● **Information supplied**:
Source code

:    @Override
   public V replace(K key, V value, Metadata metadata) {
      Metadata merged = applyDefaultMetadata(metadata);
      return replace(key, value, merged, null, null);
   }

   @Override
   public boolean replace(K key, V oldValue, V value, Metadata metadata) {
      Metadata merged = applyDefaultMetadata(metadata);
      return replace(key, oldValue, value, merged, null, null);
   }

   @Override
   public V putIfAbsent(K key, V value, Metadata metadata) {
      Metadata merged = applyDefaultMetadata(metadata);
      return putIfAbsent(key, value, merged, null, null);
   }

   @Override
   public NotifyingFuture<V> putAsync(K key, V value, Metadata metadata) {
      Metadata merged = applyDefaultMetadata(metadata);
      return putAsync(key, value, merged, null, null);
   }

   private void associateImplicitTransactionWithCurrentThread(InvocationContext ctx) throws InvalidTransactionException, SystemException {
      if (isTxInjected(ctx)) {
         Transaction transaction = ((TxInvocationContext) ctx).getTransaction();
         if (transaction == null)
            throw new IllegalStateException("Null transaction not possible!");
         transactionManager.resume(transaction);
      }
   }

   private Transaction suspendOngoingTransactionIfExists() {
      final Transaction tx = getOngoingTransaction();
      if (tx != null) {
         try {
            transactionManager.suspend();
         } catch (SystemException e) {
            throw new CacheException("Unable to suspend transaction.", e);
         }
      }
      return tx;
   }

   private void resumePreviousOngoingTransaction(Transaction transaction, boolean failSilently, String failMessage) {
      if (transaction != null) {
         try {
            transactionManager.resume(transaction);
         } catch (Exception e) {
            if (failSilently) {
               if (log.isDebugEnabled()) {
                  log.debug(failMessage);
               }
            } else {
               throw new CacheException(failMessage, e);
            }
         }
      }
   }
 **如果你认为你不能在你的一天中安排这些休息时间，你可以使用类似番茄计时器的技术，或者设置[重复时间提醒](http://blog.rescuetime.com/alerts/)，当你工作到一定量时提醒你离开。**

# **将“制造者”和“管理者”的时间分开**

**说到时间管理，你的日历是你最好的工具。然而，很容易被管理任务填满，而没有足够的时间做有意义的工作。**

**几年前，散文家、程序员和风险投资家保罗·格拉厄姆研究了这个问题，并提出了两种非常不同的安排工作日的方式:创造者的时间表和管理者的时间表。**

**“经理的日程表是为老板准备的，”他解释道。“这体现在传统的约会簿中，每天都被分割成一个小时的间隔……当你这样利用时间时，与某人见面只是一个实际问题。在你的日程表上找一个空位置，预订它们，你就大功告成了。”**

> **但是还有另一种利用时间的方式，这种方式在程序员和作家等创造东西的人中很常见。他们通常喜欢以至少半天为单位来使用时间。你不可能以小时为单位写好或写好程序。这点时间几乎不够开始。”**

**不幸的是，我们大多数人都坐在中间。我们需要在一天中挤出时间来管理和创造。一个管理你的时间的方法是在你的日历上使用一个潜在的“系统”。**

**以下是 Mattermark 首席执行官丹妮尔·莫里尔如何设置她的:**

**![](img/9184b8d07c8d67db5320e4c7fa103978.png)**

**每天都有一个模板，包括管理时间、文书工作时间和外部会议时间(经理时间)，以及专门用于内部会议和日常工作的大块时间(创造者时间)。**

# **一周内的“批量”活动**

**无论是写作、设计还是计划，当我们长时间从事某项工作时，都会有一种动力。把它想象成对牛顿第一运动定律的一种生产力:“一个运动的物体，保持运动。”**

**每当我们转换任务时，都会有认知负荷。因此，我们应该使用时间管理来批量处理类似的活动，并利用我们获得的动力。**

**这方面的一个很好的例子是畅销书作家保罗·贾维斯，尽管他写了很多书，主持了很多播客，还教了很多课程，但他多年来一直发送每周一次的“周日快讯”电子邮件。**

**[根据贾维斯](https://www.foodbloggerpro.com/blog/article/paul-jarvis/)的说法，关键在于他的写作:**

● **Task statement**: Write all the entries again precisely as they were given.

● **Task output**:
Source code

:    @Override
   public V replace(K key, V value, Metadata metadata) {
      Metadata merged = applyDefaultMetadata(metadata);
      return replace(key, value, merged, null, null);
   }

   @Override
   public boolean replace(K key, V oldValue, V value, Metadata metadata) {
      Metadata merged = applyDefaultMetadata(metadata);
      return replace(key, oldValue, value, merged, null, null);
   }

   @Override
   public V putIfAbsent(K key, V value, Metadata metadata) {
      Metadata merged = applyDefaultMetadata(metadata);
      return putIfAbsent(key, value, merged, null, null);
   }

   @Override
   public NotifyingFuture<V> putAsync(K key, V value, Metadata metadata) {
      Metadata merged = applyDefaultMetadata(metadata);
      return putAsync(key, value, merged, null, null);
   }

   private void associateImplicitTransactionWithCurrentThread(InvocationContext ctx) throws InvalidTransactionException, SystemException {
      if (isTxInjected(ctx)) {
         Transaction transaction = ((TxInvocationContext) ctx).getTransaction();
         if (transaction == null)
            throw new IllegalStateException("Null transaction not possible!");
         transactionManager.resume(transaction);
      }
   }

   private Transaction suspendOngoingTransactionIfExists() {
      final Transaction tx = getOngoingTransaction();
      if (tx != null) {
         try {
            transactionManager.suspend();
         } catch (SystemException e) {
            throw new CacheException("Unable to suspend transaction.", e);
         }
      }
      return tx;
   }

   private void resumePreviousOngoingTransaction(Transaction transaction, boolean failSilently, String failMessage) {
      if (transaction != null) {
         try {
            transactionManager.resume(transaction);
         } catch (Exception e) {
            if (failSilently) {
               if (log.isDebugEnabled()) {
                  log.debug(failMessage);
               }
            } else {
               throw new CacheException(failMessage, e);
            }
         }
      }
   }
 **如果你认为你不能在你的一天中安排这些休息时间，你可以使用类似番茄计时器的技术，或者设置[重复时间提醒](http://blog.rescuetime.com/alerts/)，当你工作到一定量时提醒你离开。**

# **将“制造者”和“管理者”的时间分开**

**说到时间管理，你的日历是你最好的工具。然而，很容易被管理任务填满，而没有足够的时间做有意义的工作。**

**几年前，散文家、程序员和风险投资家保罗·格拉厄姆研究了这个问题，并提出了两种非常不同的安排工作日的方式:创造者的时间表和管理者的时间表。**

**“经理的日程表是为老板准备的，”他解释道。“这体现在传统的约会簿中，每天都被分割成一个小时的间隔……当你这样利用时间时，与某人见面只是一个实际问题。在你的日程表上找一个空位置，预订它们，你就大功告成了。”**

> **但是还有另一种利用时间的方式，这种方式在程序员和作家等创造东西的人中很常见。他们通常喜欢以至少半天为单位来使用时间。你不可能以小时为单位写好或写好程序。这点时间几乎不够开始。”**

**不幸的是，我们大多数人都坐在中间。我们需要在一天中挤出时间来管理和创造。一个管理你的时间的方法是在你的日历上使用一个潜在的“系统”。**

**以下是 Mattermark 首席执行官丹妮尔·莫里尔如何设置她的:**

**![](img/9184b8d07c8d67db5320e4c7fa103978.png)**

**每天都有一个模板，包括管理时间、文书工作时间和外部会议时间(经理时间)，以及专门用于内部会议和日常工作的大块时间(创造者时间)。**

# **一周内的“批量”活动**

**无论是写作、设计还是计划，当我们长时间从事某项工作时，都会有一种动力。把它想象成对牛顿第一运动定律的一种生产力:“一个运动的物体，保持运动。”**

**每当我们转换任务时，都会有认知负荷。因此，我们应该使用时间管理来批量处理类似的活动，并利用我们获得的动力。**

**这方面的一个很好的例子是畅销书作家保罗·贾维斯，尽管他写了很多书，主持了很多播客，还教了很多课程，但他多年来一直发送每周一次的“周日快讯”电子邮件。**

**[根据贾维斯](https://www.foodbloggerpro.com/blog/article/paul-jarvis/)的说法，关键在于他的写作:**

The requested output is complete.